Threads and Processes
Intro
To fully understand how our backend applications compete for CPU resources and how to effectively configure them to utilize available resources. We need to understand the fundamentals of what a process is, what a thead is and how they differ
What is a Process?
- A set of instructions
- Has isolated memory. One process cannot corrupt memory of another process
- Each process has a PID allocated to it by the kernel
- Scheduled in the CPU
Example of a process:
Here is the process for which is serving the node app with cli args - "npm run dev" and has an allocated PID of 21260
What is a thread?
- A unit of execution within a process. A process has atleast one thread.
- In Linux, a thread is a 'light weight process (LWP)'
- A set of instructions
- Shares memory with parent process - A key difference
- Has a ID
- Scheduled in the CPU
A general diagram of a process
Different ways of utilizing theads and process
Single threaded applications
NodeJS is a single threads process, in general.
This means,
- One process with a single thread
- Simple
- If you have pending jobs/requests, they are blocked until the single thread becomes available
Multi-process applications
Nginx is a multi-process application. Postgres is another example.
This means,
- App has multiple processes
- Each has it's own memory
- Takes advantage of multi-cores. Rule of thumb --> # cores == # Processes
Multi-threaded applications
This means,
- One process, multiple threads
- Shared memory (the threads compete for memory)
- Requires less memory than multi-processing in general.
- Prone to race conditions. Often need to lock memory (mutex).
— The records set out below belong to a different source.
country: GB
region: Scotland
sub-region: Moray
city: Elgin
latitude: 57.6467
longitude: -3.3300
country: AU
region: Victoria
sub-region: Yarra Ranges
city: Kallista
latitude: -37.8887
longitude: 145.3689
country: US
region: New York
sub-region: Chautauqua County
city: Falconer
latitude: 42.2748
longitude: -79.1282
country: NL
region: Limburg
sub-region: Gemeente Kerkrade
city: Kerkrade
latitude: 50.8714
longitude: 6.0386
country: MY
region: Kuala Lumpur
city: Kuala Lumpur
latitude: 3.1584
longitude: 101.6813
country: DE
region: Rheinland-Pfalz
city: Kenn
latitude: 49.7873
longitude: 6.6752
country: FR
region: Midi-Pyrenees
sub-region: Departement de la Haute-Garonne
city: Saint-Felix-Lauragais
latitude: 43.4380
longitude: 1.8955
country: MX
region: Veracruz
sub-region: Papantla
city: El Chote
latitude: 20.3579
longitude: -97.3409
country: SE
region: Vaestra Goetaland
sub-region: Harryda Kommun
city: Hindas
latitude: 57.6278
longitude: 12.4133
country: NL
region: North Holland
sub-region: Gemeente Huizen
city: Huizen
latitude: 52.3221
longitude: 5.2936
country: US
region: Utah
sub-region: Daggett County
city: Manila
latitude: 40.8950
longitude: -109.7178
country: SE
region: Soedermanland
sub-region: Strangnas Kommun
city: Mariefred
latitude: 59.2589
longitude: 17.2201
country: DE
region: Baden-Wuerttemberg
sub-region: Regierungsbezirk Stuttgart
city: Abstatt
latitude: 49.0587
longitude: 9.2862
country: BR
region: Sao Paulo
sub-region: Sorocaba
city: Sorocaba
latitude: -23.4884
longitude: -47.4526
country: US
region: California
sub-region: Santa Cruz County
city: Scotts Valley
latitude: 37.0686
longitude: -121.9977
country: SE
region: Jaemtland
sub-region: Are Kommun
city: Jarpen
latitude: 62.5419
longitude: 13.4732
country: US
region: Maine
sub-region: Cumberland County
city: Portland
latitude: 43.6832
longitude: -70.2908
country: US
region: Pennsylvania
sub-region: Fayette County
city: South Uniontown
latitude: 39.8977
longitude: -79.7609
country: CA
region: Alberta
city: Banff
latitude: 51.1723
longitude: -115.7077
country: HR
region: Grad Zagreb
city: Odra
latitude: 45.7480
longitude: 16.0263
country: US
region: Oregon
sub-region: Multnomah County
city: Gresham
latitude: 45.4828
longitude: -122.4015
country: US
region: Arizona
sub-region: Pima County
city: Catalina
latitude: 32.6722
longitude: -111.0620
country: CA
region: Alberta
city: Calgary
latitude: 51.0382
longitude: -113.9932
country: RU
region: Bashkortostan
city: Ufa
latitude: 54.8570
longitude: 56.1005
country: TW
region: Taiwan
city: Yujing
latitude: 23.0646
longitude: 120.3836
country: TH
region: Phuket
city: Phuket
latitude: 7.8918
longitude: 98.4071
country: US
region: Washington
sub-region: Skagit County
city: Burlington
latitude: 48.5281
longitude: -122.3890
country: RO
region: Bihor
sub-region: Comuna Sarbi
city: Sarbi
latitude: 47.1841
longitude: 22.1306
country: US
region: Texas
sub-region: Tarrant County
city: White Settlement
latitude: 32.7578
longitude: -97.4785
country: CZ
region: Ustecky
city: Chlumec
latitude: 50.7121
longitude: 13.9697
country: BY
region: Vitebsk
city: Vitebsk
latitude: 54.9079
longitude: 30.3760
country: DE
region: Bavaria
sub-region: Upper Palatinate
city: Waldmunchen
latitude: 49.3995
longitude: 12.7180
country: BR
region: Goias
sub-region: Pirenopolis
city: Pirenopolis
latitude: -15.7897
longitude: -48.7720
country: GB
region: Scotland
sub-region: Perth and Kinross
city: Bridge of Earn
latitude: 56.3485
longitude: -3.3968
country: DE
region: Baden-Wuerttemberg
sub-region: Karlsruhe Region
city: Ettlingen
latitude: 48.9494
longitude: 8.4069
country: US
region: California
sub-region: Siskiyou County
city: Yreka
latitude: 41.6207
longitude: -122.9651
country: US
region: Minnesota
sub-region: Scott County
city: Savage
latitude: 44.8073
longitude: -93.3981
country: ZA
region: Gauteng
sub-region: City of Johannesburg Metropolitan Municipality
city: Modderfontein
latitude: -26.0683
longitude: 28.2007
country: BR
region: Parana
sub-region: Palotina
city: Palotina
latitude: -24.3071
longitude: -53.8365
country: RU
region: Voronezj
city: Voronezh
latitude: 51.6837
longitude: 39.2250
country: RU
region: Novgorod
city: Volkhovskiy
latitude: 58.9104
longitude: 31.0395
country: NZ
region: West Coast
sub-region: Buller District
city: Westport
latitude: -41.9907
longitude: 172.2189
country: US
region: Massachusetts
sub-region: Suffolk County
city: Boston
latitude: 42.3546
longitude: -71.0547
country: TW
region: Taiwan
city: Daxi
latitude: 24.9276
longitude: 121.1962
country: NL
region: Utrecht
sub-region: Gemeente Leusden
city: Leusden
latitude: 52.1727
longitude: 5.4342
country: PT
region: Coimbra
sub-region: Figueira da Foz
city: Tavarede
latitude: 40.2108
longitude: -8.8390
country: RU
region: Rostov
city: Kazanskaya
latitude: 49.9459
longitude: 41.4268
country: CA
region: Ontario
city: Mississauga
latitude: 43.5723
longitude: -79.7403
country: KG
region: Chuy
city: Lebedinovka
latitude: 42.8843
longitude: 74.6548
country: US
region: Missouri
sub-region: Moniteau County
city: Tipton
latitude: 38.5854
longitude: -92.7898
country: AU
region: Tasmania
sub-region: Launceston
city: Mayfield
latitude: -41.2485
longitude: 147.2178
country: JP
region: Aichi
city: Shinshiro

How does the operating system run a thread or process on a CPU?
Context Swtiching
- Process context swtiching is when the OS's sheduler saves the state of a running process, switces
to another process. Then going back the initial process and resuming from the saved state. Process context swtiching is expensive, it involves saving and loading of registers, switching out memory pages, updating various kernel data structures
- Thread context switching is when the CPU saves the state of a thread and
switches to another thread of the same process. Thread context switching is less expensive. There are fewer states to keep track of and since threads share the same memory space, there is no need to switch out virtual memory pages.